You COULD, as you mention in your other posts, define the free semigroup on X, call it S, composed of all finite strings of elements $x_1x_2...x_n$ where $x_i \in X$, and define a series defined by a sequence in X as a sequence in S to be on the form

$x_1, x_1x_2, x_1x_2x_3,...$

However, this would leave the set X, and the series would be defined by a sequence of terms not in X, but in S, the free semigroup generated by X. To speak of convergence in such a construction, we depend on what topology we give S. Now, as a set, S is on the form $S=X \sqcup X \times X \sqcup X \times X \times X \sqcup ... = \bigsqcup^{\infty}_{n=0} X^n$. We could give it its natural topology: $X^n$ has the product topology for each n, and the infinite disjoint union the naturally induced topology generated by the topologies on $X^n$ for each n.

Now.. the big question is what does convergence mean here?

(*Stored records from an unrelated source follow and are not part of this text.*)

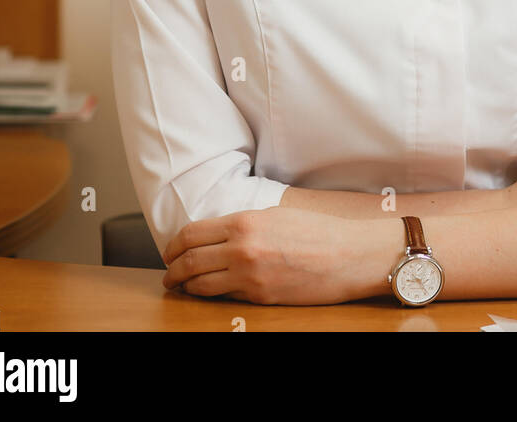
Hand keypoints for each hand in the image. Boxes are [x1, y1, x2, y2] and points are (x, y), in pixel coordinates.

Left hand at [161, 206, 368, 304]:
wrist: (348, 255)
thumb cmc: (317, 232)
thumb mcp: (274, 217)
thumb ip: (243, 226)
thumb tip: (217, 238)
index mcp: (245, 222)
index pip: (192, 234)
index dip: (174, 245)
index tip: (170, 252)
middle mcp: (241, 248)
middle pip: (189, 261)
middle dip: (173, 270)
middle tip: (168, 275)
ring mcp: (249, 276)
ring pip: (201, 284)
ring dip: (186, 287)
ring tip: (181, 288)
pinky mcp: (260, 298)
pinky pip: (225, 298)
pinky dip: (211, 296)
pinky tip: (208, 295)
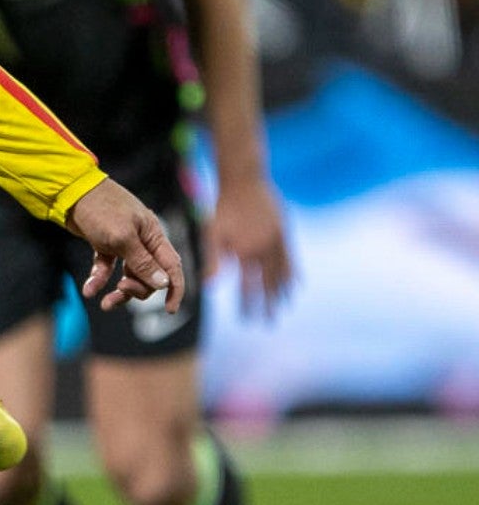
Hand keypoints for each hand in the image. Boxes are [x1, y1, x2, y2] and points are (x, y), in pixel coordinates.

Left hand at [66, 178, 186, 312]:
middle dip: (138, 289)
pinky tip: (89, 290)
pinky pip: (107, 269)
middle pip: (150, 276)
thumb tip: (163, 284)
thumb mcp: (122, 237)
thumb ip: (142, 262)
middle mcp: (142, 241)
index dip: (174, 289)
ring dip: (119, 292)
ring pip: (128, 276)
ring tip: (105, 303)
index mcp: (153, 236)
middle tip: (120, 290)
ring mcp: (123, 243)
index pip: (172, 267)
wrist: (69, 192)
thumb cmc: (100, 209)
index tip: (169, 310)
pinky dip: (100, 280)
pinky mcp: (104, 244)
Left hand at [203, 176, 293, 319]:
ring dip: (282, 293)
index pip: (248, 287)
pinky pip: (290, 260)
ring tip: (283, 308)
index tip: (248, 320)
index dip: (248, 304)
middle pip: (267, 285)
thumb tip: (209, 284)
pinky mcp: (284, 234)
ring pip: (281, 275)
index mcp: (245, 253)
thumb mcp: (212, 232)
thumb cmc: (223, 207)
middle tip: (268, 323)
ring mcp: (277, 243)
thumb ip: (213, 259)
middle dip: (268, 305)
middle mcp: (264, 251)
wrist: (244, 181)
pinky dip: (292, 274)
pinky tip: (295, 286)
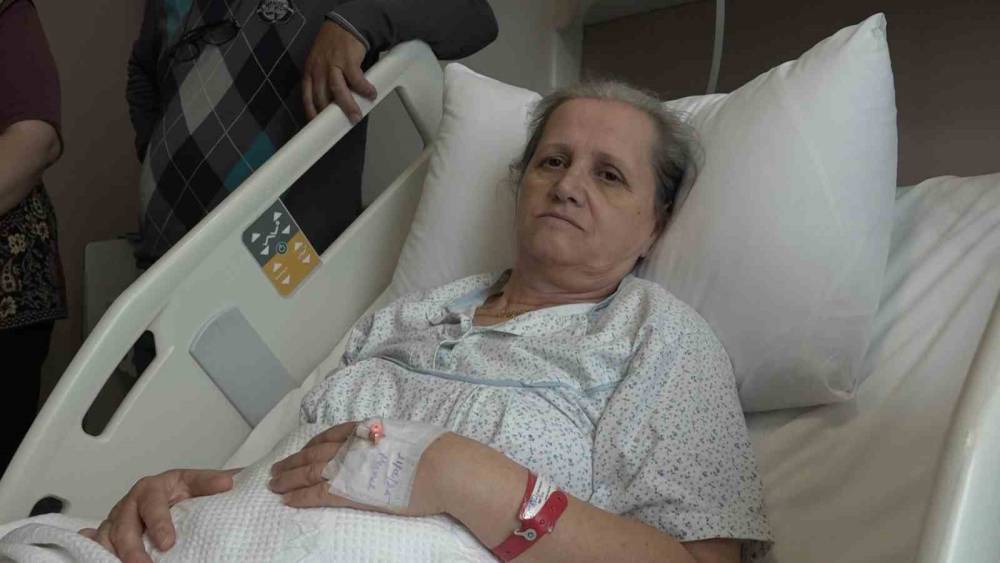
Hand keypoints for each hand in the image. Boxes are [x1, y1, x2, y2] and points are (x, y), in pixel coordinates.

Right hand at [78, 468, 237, 562]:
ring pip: (106, 538)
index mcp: (152, 488)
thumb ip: (210, 483)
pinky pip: (98, 546)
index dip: (158, 523)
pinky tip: (104, 562)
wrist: (172, 496)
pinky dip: (98, 555)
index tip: (168, 543)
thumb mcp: (197, 483)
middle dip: (132, 549)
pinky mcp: (110, 536)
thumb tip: (227, 482)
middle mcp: (130, 504)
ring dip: (113, 556)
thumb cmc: (182, 491)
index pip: (152, 503)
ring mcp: (116, 521)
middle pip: (124, 526)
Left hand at [268, 421, 450, 515]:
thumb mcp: (409, 434)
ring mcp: (348, 467)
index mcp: (366, 430)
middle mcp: (351, 445)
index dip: (312, 444)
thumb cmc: (435, 451)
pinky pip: (316, 494)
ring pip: (307, 471)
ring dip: (287, 478)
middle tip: (276, 469)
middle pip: (313, 453)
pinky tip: (287, 501)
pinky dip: (299, 497)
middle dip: (292, 461)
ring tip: (274, 485)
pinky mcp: (349, 492)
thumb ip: (394, 439)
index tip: (302, 450)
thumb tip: (397, 445)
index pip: (330, 435)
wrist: (441, 467)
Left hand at [302, 21, 376, 122]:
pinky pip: (357, 80)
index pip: (307, 97)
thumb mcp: (320, 63)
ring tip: (356, 116)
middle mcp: (319, 69)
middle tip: (342, 124)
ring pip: (338, 91)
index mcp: (310, 71)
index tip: (317, 125)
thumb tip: (333, 102)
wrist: (345, 25)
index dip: (311, 113)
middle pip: (322, 97)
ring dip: (348, 106)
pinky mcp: (348, 60)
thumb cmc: (333, 47)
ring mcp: (333, 64)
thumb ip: (323, 80)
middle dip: (332, 115)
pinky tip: (370, 94)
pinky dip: (364, 89)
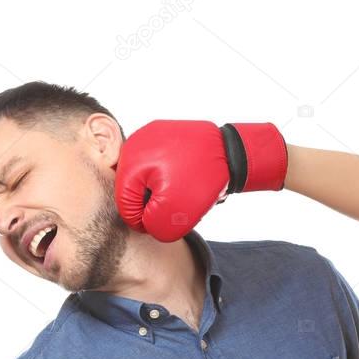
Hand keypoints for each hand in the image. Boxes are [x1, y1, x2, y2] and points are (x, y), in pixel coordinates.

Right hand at [115, 120, 286, 240]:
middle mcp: (135, 143)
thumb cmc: (206, 178)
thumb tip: (146, 224)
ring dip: (164, 190)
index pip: (124, 204)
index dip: (144, 221)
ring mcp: (149, 135)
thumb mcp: (176, 213)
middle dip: (155, 203)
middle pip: (135, 189)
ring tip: (186, 191)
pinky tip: (188, 179)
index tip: (166, 221)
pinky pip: (160, 163)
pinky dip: (172, 176)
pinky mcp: (165, 134)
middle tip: (181, 205)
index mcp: (130, 162)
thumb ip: (153, 225)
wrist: (234, 151)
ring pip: (148, 177)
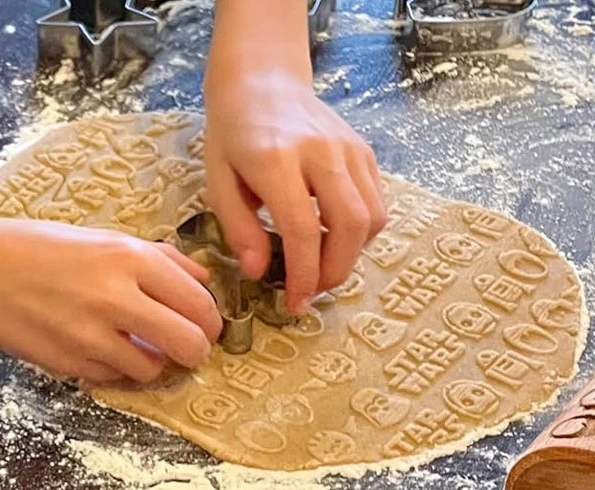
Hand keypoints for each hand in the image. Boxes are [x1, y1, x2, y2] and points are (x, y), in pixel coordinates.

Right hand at [0, 214, 220, 382]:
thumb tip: (205, 282)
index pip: (199, 303)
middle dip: (195, 352)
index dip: (211, 323)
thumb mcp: (107, 240)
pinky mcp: (72, 362)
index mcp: (132, 259)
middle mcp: (117, 297)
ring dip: (152, 364)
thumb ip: (161, 260)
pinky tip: (99, 348)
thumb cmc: (46, 250)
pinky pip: (114, 377)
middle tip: (187, 351)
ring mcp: (93, 335)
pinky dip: (115, 368)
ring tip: (136, 347)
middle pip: (189, 343)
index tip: (205, 328)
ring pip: (153, 369)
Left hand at [205, 68, 386, 313]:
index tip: (296, 303)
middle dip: (334, 271)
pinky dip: (361, 233)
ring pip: (372, 216)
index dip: (303, 274)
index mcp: (276, 159)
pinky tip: (332, 240)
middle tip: (311, 292)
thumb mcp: (218, 182)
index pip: (302, 229)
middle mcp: (321, 151)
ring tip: (321, 269)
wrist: (262, 80)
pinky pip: (376, 202)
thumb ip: (238, 228)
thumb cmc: (233, 135)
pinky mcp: (363, 150)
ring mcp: (349, 148)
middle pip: (349, 224)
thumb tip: (258, 272)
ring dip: (351, 255)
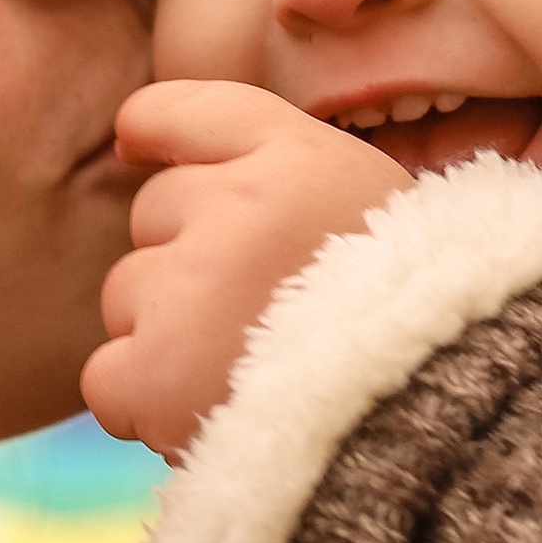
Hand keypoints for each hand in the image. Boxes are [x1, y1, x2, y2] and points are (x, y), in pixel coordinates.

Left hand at [82, 80, 411, 463]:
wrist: (435, 431)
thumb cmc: (412, 330)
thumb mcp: (375, 214)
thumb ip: (280, 179)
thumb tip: (136, 141)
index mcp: (300, 160)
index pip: (184, 111)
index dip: (157, 133)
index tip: (141, 148)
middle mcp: (240, 208)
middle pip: (155, 211)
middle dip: (191, 261)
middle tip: (271, 317)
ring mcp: (192, 288)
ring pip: (129, 294)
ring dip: (171, 336)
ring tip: (256, 373)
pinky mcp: (156, 372)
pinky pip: (107, 376)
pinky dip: (145, 405)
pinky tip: (210, 417)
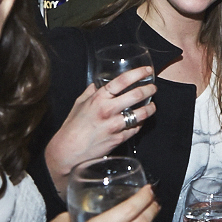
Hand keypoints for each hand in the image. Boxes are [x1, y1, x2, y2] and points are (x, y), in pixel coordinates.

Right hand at [45, 66, 156, 193]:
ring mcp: (115, 125)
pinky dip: (141, 123)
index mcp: (98, 98)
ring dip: (150, 108)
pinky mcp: (119, 139)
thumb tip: (99, 83)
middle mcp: (108, 110)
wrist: (69, 151)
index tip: (147, 70)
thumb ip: (92, 91)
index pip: (122, 81)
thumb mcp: (79, 103)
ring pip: (141, 113)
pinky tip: (141, 120)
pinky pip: (136, 128)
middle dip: (149, 89)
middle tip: (153, 88)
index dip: (138, 73)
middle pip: (136, 95)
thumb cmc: (73, 126)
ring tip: (152, 105)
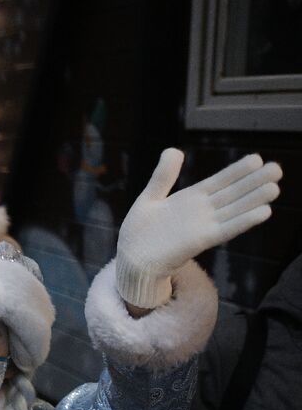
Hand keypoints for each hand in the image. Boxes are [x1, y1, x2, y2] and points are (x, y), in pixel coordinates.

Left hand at [116, 149, 280, 307]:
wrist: (131, 259)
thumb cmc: (139, 232)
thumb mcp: (150, 197)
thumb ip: (163, 176)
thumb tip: (174, 150)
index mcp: (191, 198)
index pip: (220, 181)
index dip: (237, 171)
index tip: (256, 158)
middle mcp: (202, 211)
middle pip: (233, 193)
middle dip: (254, 181)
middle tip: (277, 169)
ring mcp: (203, 226)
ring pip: (234, 210)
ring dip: (254, 200)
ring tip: (275, 188)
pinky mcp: (200, 241)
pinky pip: (226, 229)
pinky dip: (243, 221)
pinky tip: (262, 212)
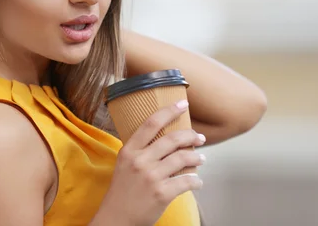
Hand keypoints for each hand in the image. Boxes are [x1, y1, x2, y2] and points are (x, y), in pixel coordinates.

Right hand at [92, 100, 205, 225]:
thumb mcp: (124, 164)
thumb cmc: (122, 191)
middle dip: (191, 136)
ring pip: (183, 159)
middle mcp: (140, 161)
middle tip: (200, 137)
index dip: (169, 111)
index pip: (151, 123)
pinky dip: (196, 181)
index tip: (182, 103)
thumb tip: (166, 139)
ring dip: (197, 157)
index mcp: (129, 151)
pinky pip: (187, 181)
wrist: (116, 219)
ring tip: (201, 158)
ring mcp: (151, 177)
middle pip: (172, 139)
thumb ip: (140, 150)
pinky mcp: (161, 194)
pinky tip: (197, 181)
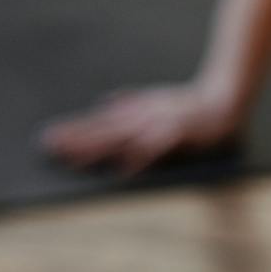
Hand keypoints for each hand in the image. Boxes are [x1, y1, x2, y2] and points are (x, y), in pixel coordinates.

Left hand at [40, 84, 243, 174]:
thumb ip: (128, 102)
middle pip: (101, 132)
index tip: (47, 137)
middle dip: (74, 141)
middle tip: (47, 147)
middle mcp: (140, 120)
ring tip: (71, 160)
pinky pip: (155, 151)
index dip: (72, 130)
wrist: (224, 101)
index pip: (97, 123)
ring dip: (96, 150)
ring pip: (120, 141)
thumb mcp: (153, 99)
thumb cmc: (187, 104)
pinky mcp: (176, 136)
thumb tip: (102, 103)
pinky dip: (139, 159)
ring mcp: (156, 127)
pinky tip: (123, 171)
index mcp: (133, 114)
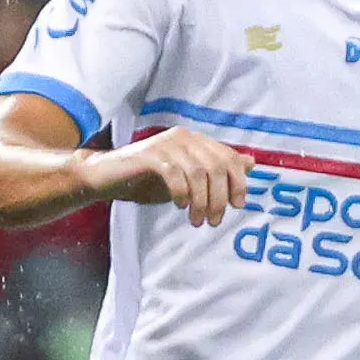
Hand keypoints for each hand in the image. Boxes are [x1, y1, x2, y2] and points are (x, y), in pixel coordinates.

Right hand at [92, 125, 255, 224]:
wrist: (108, 177)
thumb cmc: (149, 179)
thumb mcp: (188, 178)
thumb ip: (217, 169)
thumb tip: (250, 162)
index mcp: (196, 141)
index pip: (229, 157)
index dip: (238, 182)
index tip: (237, 206)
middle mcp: (184, 137)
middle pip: (216, 167)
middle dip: (219, 198)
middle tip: (213, 221)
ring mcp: (166, 144)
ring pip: (198, 173)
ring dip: (201, 202)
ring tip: (196, 220)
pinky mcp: (149, 155)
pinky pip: (175, 174)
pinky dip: (181, 193)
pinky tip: (179, 205)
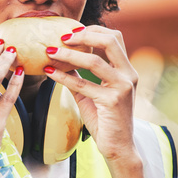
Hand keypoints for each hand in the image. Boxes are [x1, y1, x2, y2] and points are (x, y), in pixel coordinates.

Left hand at [41, 25, 139, 164]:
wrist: (118, 147)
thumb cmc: (106, 120)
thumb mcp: (93, 93)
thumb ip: (81, 76)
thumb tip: (61, 60)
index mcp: (127, 70)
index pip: (114, 37)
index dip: (93, 30)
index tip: (71, 32)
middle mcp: (128, 75)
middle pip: (110, 40)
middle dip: (84, 35)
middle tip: (61, 37)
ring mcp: (122, 87)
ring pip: (93, 61)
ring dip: (68, 54)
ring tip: (49, 51)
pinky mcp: (112, 101)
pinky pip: (82, 84)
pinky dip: (63, 76)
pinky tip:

The problem is that the terms of the sequence (which is on the form $x_1, x_1x_2, x_1x_2x_3,...$ are in separate (connected or not) components of S. That means it can never converge. The reason being that if it supposedly converged to x, then x must be a point in one of these components (the m'th component $X^m$, say). But the terms of the partial sums will eventually leave the m'th component indefinitely.